Assigned task 1. In the article on gRPC client retries in Ruby, which errors did the team keep running into as they ramped up their first gRPC integration?
Assigned task 2. Carry the article on gRPC client retries in Ruby forward from its last sentence.

Executing gRPC Client Retries in Ruby

At OneSignal, we rely heavily on the gRPC protocol for internal communication within our service-oriented architecture. It’s a great tool not only because it's fast, but because it allows us to clearly define our service boundaries in a language-agnostic way.

We recently started extracting some core functionality out of our Ruby on Rails monolith and into more focused gRPC microservices. The reduced complexity of our Rails application is great, but it comes at the cost of added networking complexity, which is inherently unreliable. Sure enough, as we ramped up our first gRPC integration, we encountered a persistent low level of gRPC UNAVAILABLE errors, which can result from various networking-related blips.

After convincing ourselves that these errors weren’t caused by any obvious misconfiguration on our part, we started looking for a robust retry mechanism for Ruby gRPC clients. Unfortunately we couldn't find a library to fit this need, but after some digging we found out that the gRPC core library, which is written mostly in C++ and shared between many gRPC client implementations, has built-in support for retry policies via gRPC service configs.

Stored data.

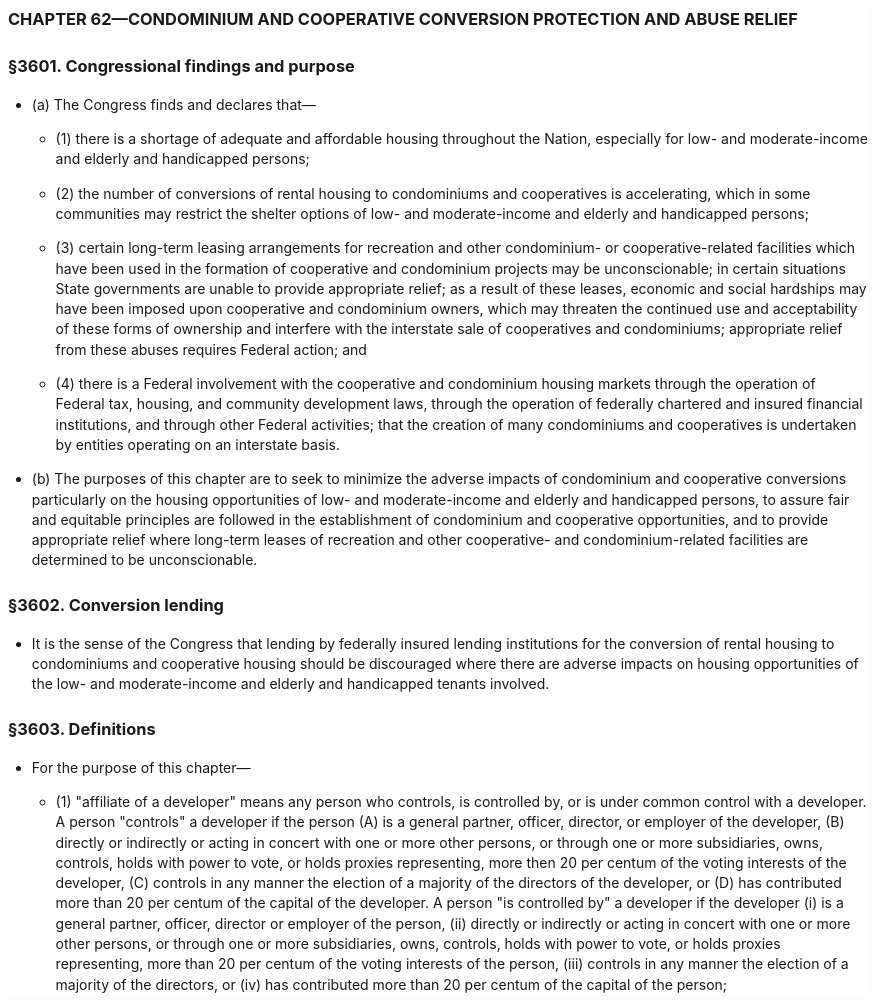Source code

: ### **CHAPTER 62—CONDOMINIUM AND COOPERATIVE CONVERSION PROTECTION AND ABUSE RELIEF**

### §3601. Congressional findings and purpose
* (a) The Congress finds and declares that—

  * (1) there is a shortage of adequate and affordable housing throughout the Nation, especially for low- and moderate-income and elderly and handicapped persons;

  * (2) the number of conversions of rental housing to condominiums and cooperatives is accelerating, which in some communities may restrict the shelter options of low- and moderate-income and elderly and handicapped persons;

  * (3) certain long-term leasing arrangements for recreation and other condominium- or cooperative-related facilities which have been used in the formation of cooperative and condominium projects may be unconscionable; in certain situations State governments are unable to provide appropriate relief; as a result of these leases, economic and social hardships may have been imposed upon cooperative and condominium owners, which may threaten the continued use and acceptability of these forms of ownership and interfere with the interstate sale of cooperatives and condominiums; appropriate relief from these abuses requires Federal action; and

  * (4) there is a Federal involvement with the cooperative and condominium housing markets through the operation of Federal tax, housing, and community development laws, through the operation of federally chartered and insured financial institutions, and through other Federal activities; that the creation of many condominiums and cooperatives is undertaken by entities operating on an interstate basis.


* (b) The purposes of this chapter are to seek to minimize the adverse impacts of condominium and cooperative conversions particularly on the housing opportunities of low- and moderate-income and elderly and handicapped persons, to assure fair and equitable principles are followed in the establishment of condominium and cooperative opportunities, and to provide appropriate relief where long-term leases of recreation and other cooperative- and condominium-related facilities are determined to be unconscionable.

### §3602. Conversion lending
* It is the sense of the Congress that lending by federally insured lending institutions for the conversion of rental housing to condominiums and cooperative housing should be discouraged where there are adverse impacts on housing opportunities of the low- and moderate-income and elderly and handicapped tenants involved.

### §3603. Definitions
* For the purpose of this chapter—

  * (1) "affiliate of a developer" means any person who controls, is controlled by, or is under common control with a developer. A person "controls" a developer if the person (A) is a general partner, officer, director, or employer of the developer, (B) directly or indirectly or acting in concert with one or more other persons, or through one or more subsidiaries, owns, controls, holds with power to vote, or holds proxies representing, more then 20 per centum of the voting interests of the developer, (C) controls in any manner the election of a majority of the directors of the developer, or (D) has contributed more than 20 per centum of the capital of the developer. A person "is controlled by" a developer if the developer (i) is a general partner, officer, director or employer of the person, (ii) directly or indirectly or acting in concert with one or more other persons, or through one or more subsidiaries, owns, controls, holds with power to vote, or holds proxies representing, more than 20 per centum of the voting interests of the person, (iii) controls in any manner the election of a majority of the directors, or (iv) has contributed more than 20 per centum of the capital of the person;
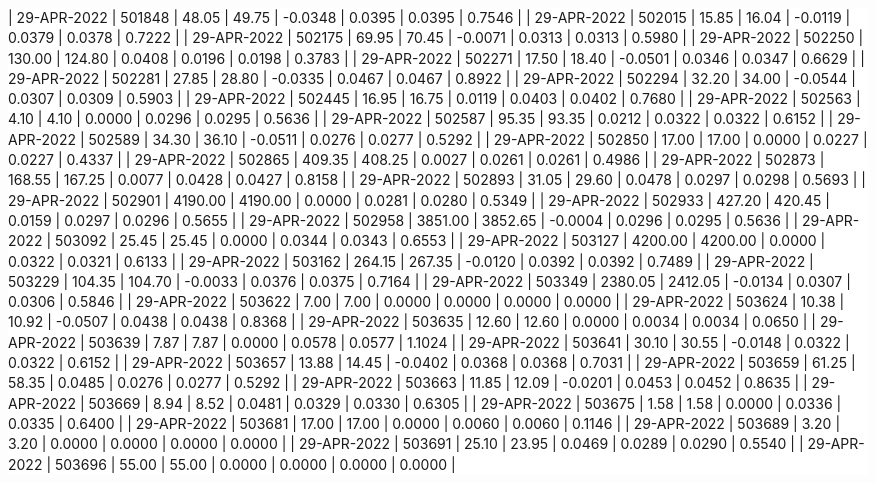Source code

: | 29-APR-2022 | 501848 | 48.05 | 49.75 | -0.0348 | 0.0395 | 0.0395 | 0.7546 |
| 29-APR-2022 | 502015 | 15.85 | 16.04 | -0.0119 | 0.0379 | 0.0378 | 0.7222 |
| 29-APR-2022 | 502175 | 69.95 | 70.45 | -0.0071 | 0.0313 | 0.0313 | 0.5980 |
| 29-APR-2022 | 502250 | 130.00 | 124.80 | 0.0408 | 0.0196 | 0.0198 | 0.3783 |
| 29-APR-2022 | 502271 | 17.50 | 18.40 | -0.0501 | 0.0346 | 0.0347 | 0.6629 |
| 29-APR-2022 | 502281 | 27.85 | 28.80 | -0.0335 | 0.0467 | 0.0467 | 0.8922 |
| 29-APR-2022 | 502294 | 32.20 | 34.00 | -0.0544 | 0.0307 | 0.0309 | 0.5903 |
| 29-APR-2022 | 502445 | 16.95 | 16.75 | 0.0119 | 0.0403 | 0.0402 | 0.7680 |
| 29-APR-2022 | 502563 | 4.10 | 4.10 | 0.0000 | 0.0296 | 0.0295 | 0.5636 |
| 29-APR-2022 | 502587 | 95.35 | 93.35 | 0.0212 | 0.0322 | 0.0322 | 0.6152 |
| 29-APR-2022 | 502589 | 34.30 | 36.10 | -0.0511 | 0.0276 | 0.0277 | 0.5292 |
| 29-APR-2022 | 502850 | 17.00 | 17.00 | 0.0000 | 0.0227 | 0.0227 | 0.4337 |
| 29-APR-2022 | 502865 | 409.35 | 408.25 | 0.0027 | 0.0261 | 0.0261 | 0.4986 |
| 29-APR-2022 | 502873 | 168.55 | 167.25 | 0.0077 | 0.0428 | 0.0427 | 0.8158 |
| 29-APR-2022 | 502893 | 31.05 | 29.60 | 0.0478 | 0.0297 | 0.0298 | 0.5693 |
| 29-APR-2022 | 502901 | 4190.00 | 4190.00 | 0.0000 | 0.0281 | 0.0280 | 0.5349 |
| 29-APR-2022 | 502933 | 427.20 | 420.45 | 0.0159 | 0.0297 | 0.0296 | 0.5655 |
| 29-APR-2022 | 502958 | 3851.00 | 3852.65 | -0.0004 | 0.0296 | 0.0295 | 0.5636 |
| 29-APR-2022 | 503092 | 25.45 | 25.45 | 0.0000 | 0.0344 | 0.0343 | 0.6553 |
| 29-APR-2022 | 503127 | 4200.00 | 4200.00 | 0.0000 | 0.0322 | 0.0321 | 0.6133 |
| 29-APR-2022 | 503162 | 264.15 | 267.35 | -0.0120 | 0.0392 | 0.0392 | 0.7489 |
| 29-APR-2022 | 503229 | 104.35 | 104.70 | -0.0033 | 0.0376 | 0.0375 | 0.7164 |
| 29-APR-2022 | 503349 | 2380.05 | 2412.05 | -0.0134 | 0.0307 | 0.0306 | 0.5846 |
| 29-APR-2022 | 503622 | 7.00 | 7.00 | 0.0000 | 0.0000 | 0.0000 | 0.0000 |
| 29-APR-2022 | 503624 | 10.38 | 10.92 | -0.0507 | 0.0438 | 0.0438 | 0.8368 |
| 29-APR-2022 | 503635 | 12.60 | 12.60 | 0.0000 | 0.0034 | 0.0034 | 0.0650 |
| 29-APR-2022 | 503639 | 7.87 | 7.87 | 0.0000 | 0.0578 | 0.0577 | 1.1024 |
| 29-APR-2022 | 503641 | 30.10 | 30.55 | -0.0148 | 0.0322 | 0.0322 | 0.6152 |
| 29-APR-2022 | 503657 | 13.88 | 14.45 | -0.0402 | 0.0368 | 0.0368 | 0.7031 |
| 29-APR-2022 | 503659 | 61.25 | 58.35 | 0.0485 | 0.0276 | 0.0277 | 0.5292 |
| 29-APR-2022 | 503663 | 11.85 | 12.09 | -0.0201 | 0.0453 | 0.0452 | 0.8635 |
| 29-APR-2022 | 503669 | 8.94 | 8.52 | 0.0481 | 0.0329 | 0.0330 | 0.6305 |
| 29-APR-2022 | 503675 | 1.58 | 1.58 | 0.0000 | 0.0336 | 0.0335 | 0.6400 |
| 29-APR-2022 | 503681 | 17.00 | 17.00 | 0.0000 | 0.0060 | 0.0060 | 0.1146 |
| 29-APR-2022 | 503689 | 3.20 | 3.20 | 0.0000 | 0.0000 | 0.0000 | 0.0000 |
| 29-APR-2022 | 503691 | 25.10 | 23.95 | 0.0469 | 0.0289 | 0.0290 | 0.5540 |
| 29-APR-2022 | 503696 | 55.00 | 55.00 | 0.0000 | 0.0000 | 0.0000 | 0.0000 |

Reply 1. A persistent low level of gRPC UNAVAILABLE errors.

Reply 2.
Service configs give you fine-tuned control over how your client recovers from various failure modes. In this article, we will only be covering retry policies, but service configs can also be used to configure hedging policies, which allow you to send multiple redundant requests to reduce the impact of transient failures. See the service config documentation for more detailed information.

It's also worth noting that, although we chose to define service configs on our client, you can also configure them server-side using the name resolver plugin. In this setup, clients can request the service config from the server via a gPRC request. Initially, we thought this approach was preferable because it would allow retry policies to be shared between clients without duplicating configuration. However, we decided against it due to the unique state of our service map. Currently, our Ruby on Rails service is the only gRPC consumer that does not live inside the same Kubernetes cluster as the gRPC service it connects to. For all other services, we use the service mesh Linkerd, which has built-in retry support. We ultimately decided that the service mesh layer was the ideal place for configuring retry policies between these Kubernetes services. In order to avoid conflicts between Linkerd and server-side service configs, we opted to stick with client-side service configs for our Ruby client.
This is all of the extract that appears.